Even so, the provision of USD5 trillion a year in investment by 2022 will prove challenging – and is probably unlikely; by way of comparison, only 5% of Chinese investment pledged to Indonesia between 2005 to 2014 was delivered.   For now, USD250 billion a year seems more realistic – a large sum, to be sure, and liable to strengthen China’s sway, but not enough to win over the region wholesale.  

Maintaining momentum

A further challenge is that the Belt and Road Initiative will depend on China’s economy maintaining momentum.  So far, the outlook is solid.  GDP growth for the third quarter of 2017 was about 6.9%, with projections for growth of 6.4% through to 2022 (although unofficial measures are much lower).  China’s industry has modernised, and a reliance on investment-led growth has slipped, from 47.5% of GDP in 2010, to 44% in 2017, and perhaps to 41% by 2022.  

However, credit growth is a risk.  The International Monetary Fund (IMF) predicted that China’s non-financial sector debt will rise from 235% of GDP in 2016 to 290% in 2022, a trajectory it characterised as “dangerous”.  The IMF added that rates of credit efficiency have fallen steeply; CNY6.5 trillion in 2008 boosted nominal GDP by CNY5 trillion, but in 2016 as much as CNY20 trillion was necessary for the same CNY5 trillion boost.  The Chinese government has taken some steps to tamp down debt, but, all the same, levels continue to rise. 

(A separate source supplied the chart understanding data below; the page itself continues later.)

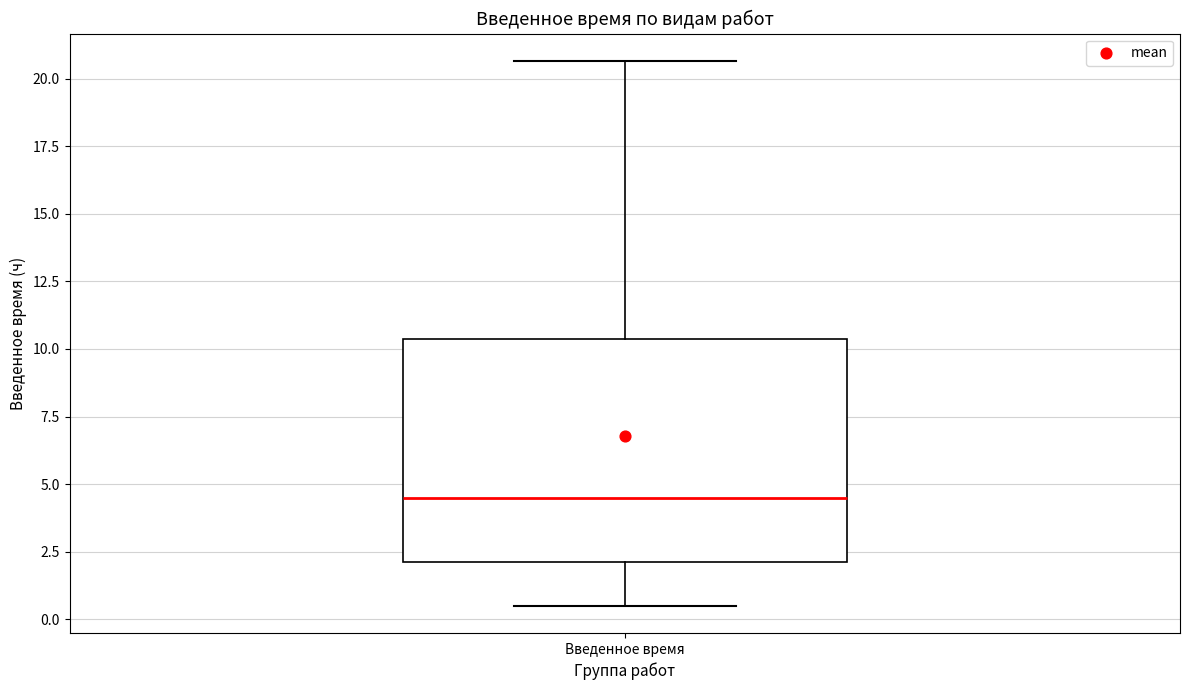

Where is the lower edge of the box for Введенное время on the y-axis? The values are not printed on the chart, so give them approximately, as read against the axis.

2.0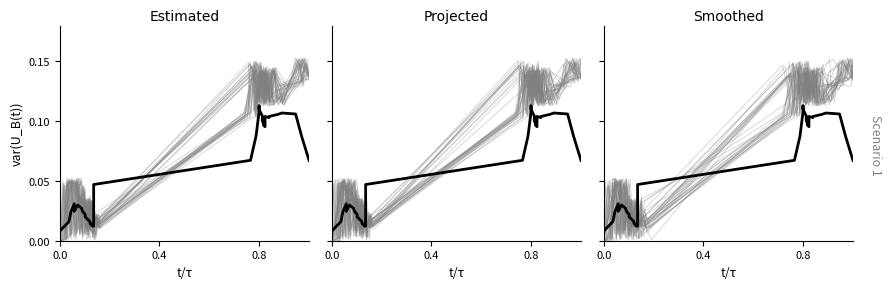

After their last crossing, which series has the higher values: sim_0 or mean?

sim_0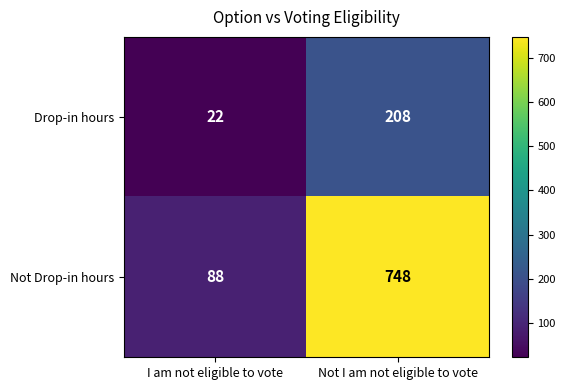

What is the smallest value displayed?

22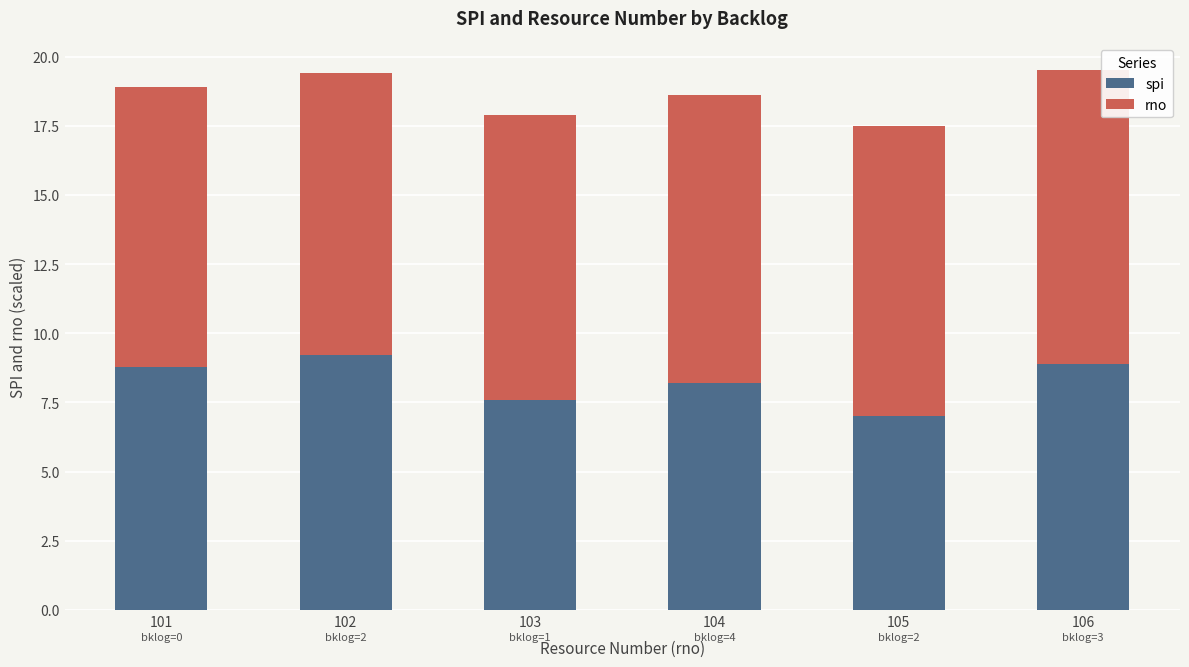

What are all the series names shown in the legend?

spi, rno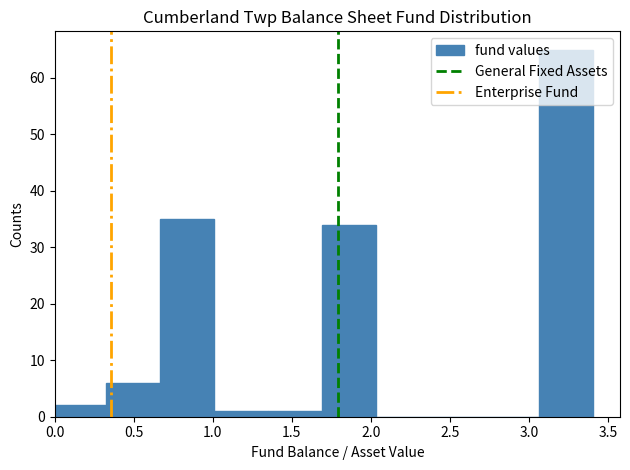

What is the height of the bar covering 0.30 to 0.65 on the x-axis? Neither the bar edges nor the heights are printed on the chart, so give them approximately, as read against the axes.

6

Other reforms have proven sporadic and slow.  Notwithstanding its much-touted promise as an alternative to investment-led growth, private consumption amounted to only 39% of China’s GDP in 2016.  Moreover, supply side reforms have stalled, and efforts to cut excess industrial capacity are patchy.  In some cases, the trend has been towards greater state control; the government imposed a range of restrictions on securities after the August 2015 stock market crash, and is seeking to merge state owned enterprises, turning them into behemoths.   

Without real reforms the risk of a slowdown, or even of a financial crisis, will grow.  For now, a malaise seems the bigger threat, as the Chinese government has immense coercive capacity, and could order its banks to lend, or pass debt onto asset management companies.  Any malaise, though, would still choke off funding for the Belt and Road.


Kit Dawnay is based in Singapore. He advises clients on the international affairs and finance of China and the Asia Pacific region.

Citation: “China's Belt and Road Initiative?,” Current Intelligence (23 Nov 2017).

Drafted: 2017-11-17. Published: 2016-11-23.